● **TESTO DI PARTENZA**:
GELA, RIPARTE DALL’ESCHILO IL PERCORSO PER CANDIDARE IL PATRIMONIO ARCHEOLOGICO GELESE ALL’UNESCO

GELA, RIPARTE DALL’ESCHILO IL PERCORSO PER CANDIDARE IL PATRIMONIO ARCHEOLOGICO GELESE ALL’UNESCO

Riparte proprio dal liceo Eschilo il percorso iniziato più di due anni fa, che intende candidare “l’identità culturale della valle di Gela” come patrimonio Unesco. Una sfida per il comitato, un obiettivo raggiungibile per il professore Morselli, una spinta economico – culturale da non sottovalutare, la possibile entrata del patrimonio archeologico gelese all’interno dei famosi siti Unesco rappresenta molte cose e soprattutto potrebbe aprire molte porte. Stamattina allora, si è tornati a parlare di Unesco. L’occasione è stata la visita in città, dei professori Giorgio Piras, docente di filologia classica all’università di Roma Sapienza, e di Rita Sassu, docente anche lei all’università di Roma Unitelma Sapienza. Entrambi già a conoscenza degli incredibili tesori che la Gela antica nasconde ed entrambi volenterosi di iniziare una collaborazione tra l’università romana e la città di Gela, collaborazione che passa attraverso il liceo Eschilo diretto dal professore Maurizio tedesco e pronto il prossimo anno ad aprire un nuovo corso ad indirizzo archeologico. Al convegno era presente anche il direttore del parco archeologico di Gela Luigi Gattuso, anche l’Amministrazione Comunale rappresentata dall’assessore Nadia Gnoffo, che d’intesa con il sindaco ha dichiarato la volontà di sostenere la candidatura con tutti i mezzi a disposizione dell’amministrazione. Museo e comune sono istituzioni che devono giocare un ruolo fondamentale nella valorizzazione del patrimonio archeologico di Gela. Nel frattempo i docenti universitari nei prossimi giorni faranno visita ai più importanti siti gelesi in quello che può rappresentare un piccolo importante tassello per un futuro all’insegna del turismo culturale.

● **COSA FARE**:
(a) Elenca tutte le persone che l'articolo su Gela e l'Unesco indica con nome e cognome.
(b) Traduci in inglese la frase dell'articolo su Gela e l'Unesco "Museo e comune sono istituzioni che devono giocare un ruolo fondamentale nella valorizzazione del patrimonio archeologico di Gela."
(c) Riscrivi in forma di elenco puntato, conservando i fatti principali, il paragrafo dell'articolo su Gela e l'Unesco che comincia con "Riparte proprio dal liceo Eschilo".

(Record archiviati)

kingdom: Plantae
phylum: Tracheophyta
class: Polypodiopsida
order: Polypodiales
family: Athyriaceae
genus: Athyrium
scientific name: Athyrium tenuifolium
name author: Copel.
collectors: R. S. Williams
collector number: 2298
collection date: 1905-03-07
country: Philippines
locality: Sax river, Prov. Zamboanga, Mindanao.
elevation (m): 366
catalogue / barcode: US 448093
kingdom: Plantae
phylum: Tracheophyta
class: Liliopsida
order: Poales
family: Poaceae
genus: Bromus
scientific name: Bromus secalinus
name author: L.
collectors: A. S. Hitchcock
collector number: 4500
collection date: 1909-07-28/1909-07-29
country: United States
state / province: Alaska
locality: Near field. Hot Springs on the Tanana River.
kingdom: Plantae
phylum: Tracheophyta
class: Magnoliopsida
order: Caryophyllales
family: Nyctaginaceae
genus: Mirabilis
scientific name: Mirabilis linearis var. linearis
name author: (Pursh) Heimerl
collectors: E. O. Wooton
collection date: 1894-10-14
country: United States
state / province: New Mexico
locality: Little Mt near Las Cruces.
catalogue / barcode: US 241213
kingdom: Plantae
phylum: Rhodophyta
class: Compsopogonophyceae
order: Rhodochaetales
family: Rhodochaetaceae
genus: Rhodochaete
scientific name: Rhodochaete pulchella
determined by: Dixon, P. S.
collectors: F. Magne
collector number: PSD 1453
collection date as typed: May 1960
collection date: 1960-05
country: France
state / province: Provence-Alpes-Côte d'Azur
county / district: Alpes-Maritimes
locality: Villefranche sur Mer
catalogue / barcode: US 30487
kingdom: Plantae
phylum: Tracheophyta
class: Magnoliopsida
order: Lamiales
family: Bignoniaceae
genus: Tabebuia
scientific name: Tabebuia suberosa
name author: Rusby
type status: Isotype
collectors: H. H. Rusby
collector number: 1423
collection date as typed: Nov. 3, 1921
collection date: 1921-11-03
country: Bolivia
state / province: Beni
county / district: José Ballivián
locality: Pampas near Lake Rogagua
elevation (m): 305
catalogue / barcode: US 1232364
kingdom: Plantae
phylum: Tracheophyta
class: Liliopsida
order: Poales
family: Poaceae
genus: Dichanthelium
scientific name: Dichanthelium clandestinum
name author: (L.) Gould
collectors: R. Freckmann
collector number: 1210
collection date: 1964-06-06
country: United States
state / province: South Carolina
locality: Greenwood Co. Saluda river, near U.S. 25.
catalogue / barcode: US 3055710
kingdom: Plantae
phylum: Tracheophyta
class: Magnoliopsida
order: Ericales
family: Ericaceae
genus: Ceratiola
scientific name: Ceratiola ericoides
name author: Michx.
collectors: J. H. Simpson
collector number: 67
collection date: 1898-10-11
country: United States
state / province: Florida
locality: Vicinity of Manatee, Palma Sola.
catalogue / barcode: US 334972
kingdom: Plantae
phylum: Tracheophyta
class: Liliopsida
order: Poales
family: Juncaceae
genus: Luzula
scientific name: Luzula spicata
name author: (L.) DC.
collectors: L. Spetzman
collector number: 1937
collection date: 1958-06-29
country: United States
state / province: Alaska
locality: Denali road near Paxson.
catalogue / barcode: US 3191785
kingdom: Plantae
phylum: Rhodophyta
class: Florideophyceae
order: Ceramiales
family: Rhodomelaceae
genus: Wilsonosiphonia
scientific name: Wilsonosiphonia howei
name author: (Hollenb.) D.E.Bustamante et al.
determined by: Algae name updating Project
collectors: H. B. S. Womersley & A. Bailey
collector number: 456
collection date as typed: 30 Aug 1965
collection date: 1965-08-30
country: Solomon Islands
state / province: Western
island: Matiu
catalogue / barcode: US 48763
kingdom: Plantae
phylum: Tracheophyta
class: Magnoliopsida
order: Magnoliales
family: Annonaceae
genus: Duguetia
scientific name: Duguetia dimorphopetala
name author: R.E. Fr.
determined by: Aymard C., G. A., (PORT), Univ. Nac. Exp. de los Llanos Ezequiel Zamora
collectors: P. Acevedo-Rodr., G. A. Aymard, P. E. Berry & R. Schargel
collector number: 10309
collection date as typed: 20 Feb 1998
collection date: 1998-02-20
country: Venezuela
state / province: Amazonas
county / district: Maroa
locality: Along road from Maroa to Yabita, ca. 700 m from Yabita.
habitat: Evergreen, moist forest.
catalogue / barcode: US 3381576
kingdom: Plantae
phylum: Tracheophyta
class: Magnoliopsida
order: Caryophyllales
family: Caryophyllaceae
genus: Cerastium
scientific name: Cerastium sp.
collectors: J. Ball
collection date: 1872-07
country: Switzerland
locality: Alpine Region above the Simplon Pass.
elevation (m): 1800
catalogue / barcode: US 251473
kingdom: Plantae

● **RISPOSTE IN ORDINE**:
(a)
Giorgio Piras
Rita Sassu
Maurizio tedesco
Luigi Gattuso
Nadia Gnoffo

(b) The museum and the municipality are institutions that must play a fundamental role in enhancing the archaeological heritage of Gela.

(c)
- Dal liceo Eschilo riparte il percorso, avviato più di due anni fa, per candidare "l'identità culturale della valle di Gela" a patrimonio Unesco.
- L'occasione è la visita in città di Giorgio Piras, docente di filologia classica all'università di Roma Sapienza, e di Rita Sassu, docente all'università di Roma Unitelma Sapienza.
- I due docenti vogliono avviare una collaborazione tra l'università romana e Gela attraverso il liceo Eschilo, diretto da Maurizio tedesco, che il prossimo anno aprirà un corso ad indirizzo archeologico.
- Al convegno erano presenti il direttore del parco archeologico di Gela, Luigi Gattuso, e l'assessore Nadia Gnoffo, che d'intesa con il sindaco ha annunciato il sostegno dell'Amministrazione Comunale alla candidatura.
- Museo e comune devono avere un ruolo fondamentale nella valorizzazione del patrimonio archeologico.
- Nei prossimi giorni i docenti visiteranno i principali siti gelesi, in vista di un futuro di turismo culturale.